Much has been made about DeepSeekR1, the open source model (maybe trained on OpenAI data/models).
This post is focused on my experiences using the local version available on Ollama.com and viewable here in Open WebUI.
Overall, the chain of thought is pretty good. After adjusting some things like context length - normally I like to have good system prompts for various purposes (the Product Management Model you see below has an extensive system prompt for product management), but on huggingface I saw that you shouldn’t give it a good system prompt as it was trained to be a blank canvas for it’s internal thoughts.
Another good example showing it’s internal thinking when I asked the distilled model about its origins… hmm.
Practical comparison between local (qwen) deepseek and O1 Pro (reasoning)

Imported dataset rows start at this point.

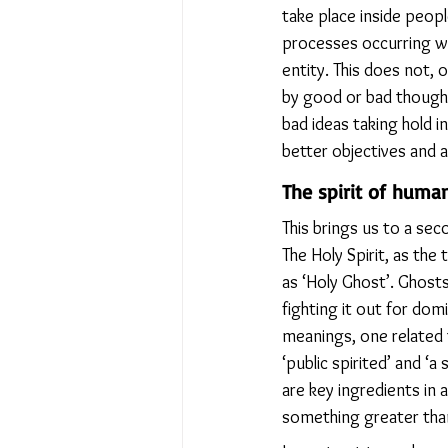
take place inside peopl
processes occurring wi
entity. This does not,
by good or bad thought
bad ideas taking hold 
better objectives and a
The spirit of human
This brings us to a seco
The Holy Spirit, as the
as ‘Holy Ghost’. Ghosts
fighting it out for dom
meanings, one related t
‘public spirited’ and ‘
are key ingredients in 
something greater than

I asked it a fairly simple question about how to learn something (Go Lang). I wanted to see how It’s reasoning compared to OpenAI’s O1 Pro.
Deepseek:
O1 Pro:
Honestly here, they were remarkably similar. They both focused on official documentation as opposed to (what I was hoping) first see how much programming knowledge I had as a jumping off point for example. O1 was more practical in sending me official websites, but O1’s response was much deeper. (Perhaps I could have tuned Deepseek’s response window but I kept it all default values for this).
Verdict
I have played a bit with the web version of Deepseek, but wouldn’t dare trust it with business or personal secrets. The official API is cumbersome to use with too low of a rate limit (as of this writing) to be useful for production applications.
Im most excited about the mixture of experts approach it took to training and usage. (Good explanation here although information is still forthcoming.)